A particularly compelling episode centers on German ice-skating champion Katarina Witt, who won back-to-back gold medals in women’s skating at the Olympic Games in 1984 and 1988.

Witt dominated women’s skating for nearly a decade and recounts in the documentary her storied Olympic career with fellow Olympians Rosalynn Sumners and Brian Boitano, as well as Olympic sports journalist Phil Hersh.

“The East Germans were putting children into programs, and she chose skating,” Boitano said, “and skating chose her.”

Witt got an early start in skating at the age of 5 and soon enrolled at the prestigious Karl-Marx-Stadt Sports Club and School for more intensive training with renowned East German skating instructor Jutta Müller, who stayed with Witt for her entire career.

The graceful, elegant, and highly competitive Witt rose to international stardom when she became the six-time European Champion in women’s skating, and then the World Champion four times from 1984 to 1988 — losing only to American Debi Thomas in 1986.

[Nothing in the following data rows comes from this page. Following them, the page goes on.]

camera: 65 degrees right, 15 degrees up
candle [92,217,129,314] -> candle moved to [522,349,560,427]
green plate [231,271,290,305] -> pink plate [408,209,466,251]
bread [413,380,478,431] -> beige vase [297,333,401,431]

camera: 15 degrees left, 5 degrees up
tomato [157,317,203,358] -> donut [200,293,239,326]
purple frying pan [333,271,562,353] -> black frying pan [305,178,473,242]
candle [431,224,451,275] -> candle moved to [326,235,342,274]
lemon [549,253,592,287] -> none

The film follows Witt’s decision to leave the sport to pursue a career in acting and her memorable comeback to competitive skating in 1994 at the Winter Olympic Games in Lillehammer, Norway, where she skated to the anti-war ballad “Where Have All The Flowers Gone?” as a tribute to war-torn Sarajevo.

“Her being there, her skating that program — it was like her final statement in front of the world,” Hersh said in the documentary.

But Witt’s statement on social justice didn’t end there. Today she uses that passion to enrich the lives of youth with physical disabilities through the Katarina Witt Foundation. Since 2005, the foundation has sponsored almost 200 national and international projects that provide medical assistance and disaster relief for children and young people in need, with a focus on improving mobility and autonomy.

When Witt recently visited a school for children with physical disabilities in Chemnitz, Germany — where her foundation has provided a wheelchair swing for the playground — she spent time with the staff and students to learn how physical activity helps improve their quality of life.

She also devotes her time to projects that promote cultural diversity and inclusion, such as the Laureus Sport for Good Foundation and the pro-diversity Deutsche Welle initiative, “We are Germany.”

As Witt explains on her site: “The Katarina Witt foundation is strongly involved with children with physical disabilities and especially supports sports projects. Therefore I am strongly committed to [helping].”